I am not yet convinced a dedicated lib to dump something is a clean architecture, based on the fact that we already have debug architecture and report_status architecture. If there is any feature request those architecture cannot satisfy, we should enhance the architecture to support broader use case.
@jyao1 I clearly have not convinced you :)
I don't want to spend more cycles here, so I will:
- Drop the library and add a DEBUG_TPM bit in PcdDebugErrorLevel
- Move all of the code added to the lib to log at DEBUG_TPM level and be wrapped in DEBUG_CODE()
I believe this aligns with what you want, please let me know if this is acceptable.
Drop the library and add a DEBUG_TPM bit in PcdDebugErrorLevel Move all of the code added to the lib to log at DEBUG_TPM level and be wrapped in DEBUG_CODE()
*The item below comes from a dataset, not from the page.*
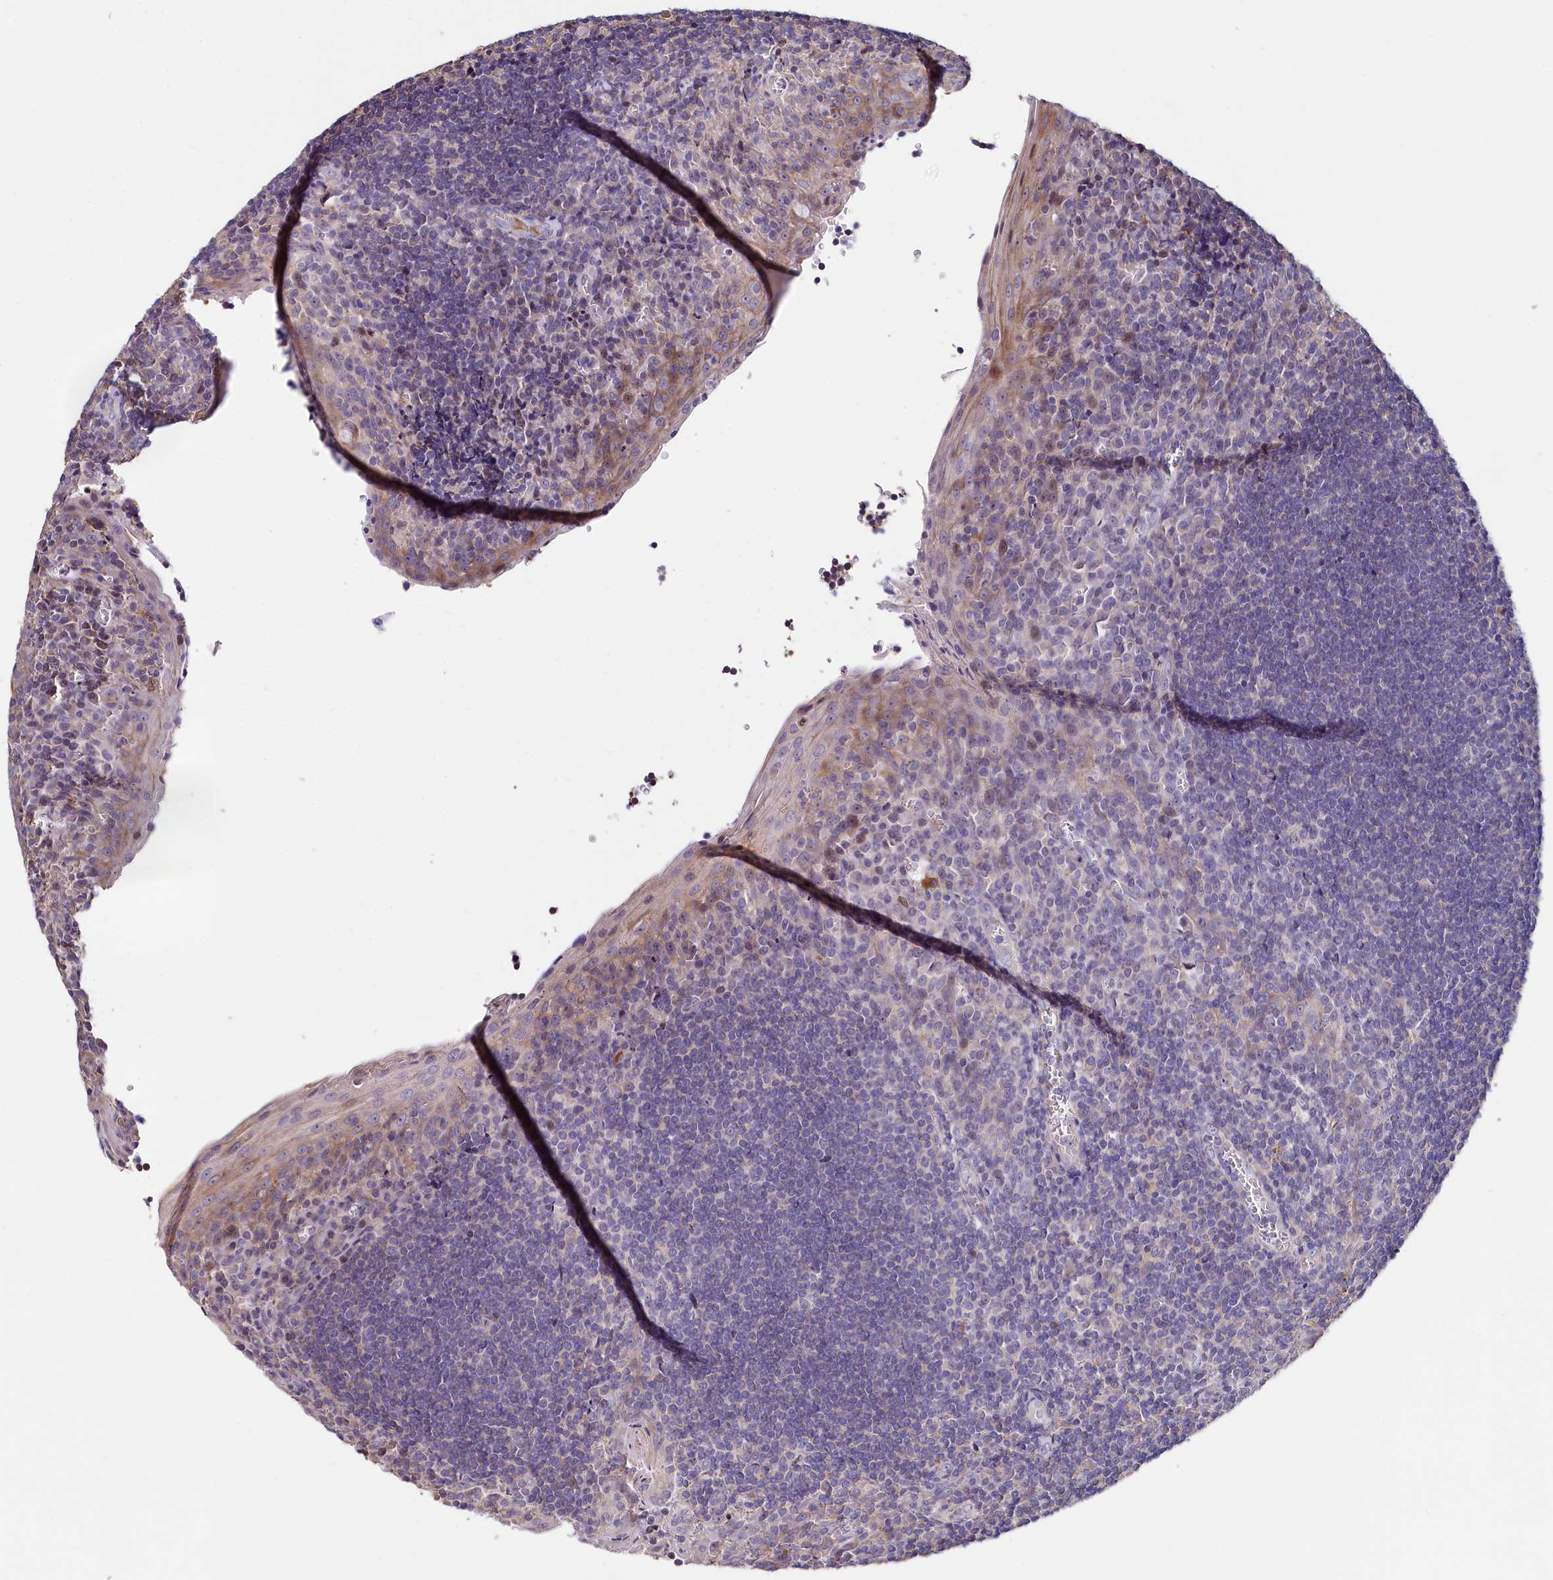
{"staining": {"intensity": "negative", "quantity": "none", "location": "none"}, "tissue": "tonsil", "cell_type": "Germinal center cells", "image_type": "normal", "snomed": [{"axis": "morphology", "description": "Normal tissue, NOS"}, {"axis": "topography", "description": "Tonsil"}], "caption": "IHC micrograph of unremarkable tonsil: human tonsil stained with DAB (3,3'-diaminobenzidine) reveals no significant protein staining in germinal center cells.", "gene": "RPUSD3", "patient": {"sex": "male", "age": 27}}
Yes. I think that is OK. If you want to move the debug code to a standalone file understand same dir, it is also fine. That will only change INF file in the package. No other platform change is required. If you want to use REPORT_STATUS_CODE_WITH_EXTENDED_DATA as a hook to dump more information, that is also fine.
⚠ WARNING: Cannot add some reviewers: A user specified as a reviewer for this PR is not a collaborator of the repository. Please add them as a collaborator to the repository so they can be requested in the future.
Non-collaborators requested:
- @osteffenrh
Attn Admins:
- @jljusten
- @ardbiesheuvel
- @lgao4
- @mdkinney
- @makubacki
- @jkmathews
- @miki-intel-work
Admin Instructions:
- Add the non-collaborators as collaborators to the appropriate team(s) listed in teams
- If they are no longer needed as reviewers, remove them from
Maintainers.txt
@jyao1 @rahul1-kumar I have updated this PR to move to DEBUG_TPM as discussed (and updated title/description), please re-review.
@mdkinney @lgao4 I have updated this PR to make changes to MdePkg to add the DEBUG_TPM bit as requested by @jyao1 . Please review.
@mdkinney @jyao1 @rahul1-kumar @lgao4 please review
@mdkinney @jyao1 @rahul1-kumar @lgao4 please review
The change in MdePkg is good to me.
@jyao1 @rahul1-kumar can you please review from the SecurityPkg side? MdePkg maintainers have approved the DEBUG_SECURITY bit.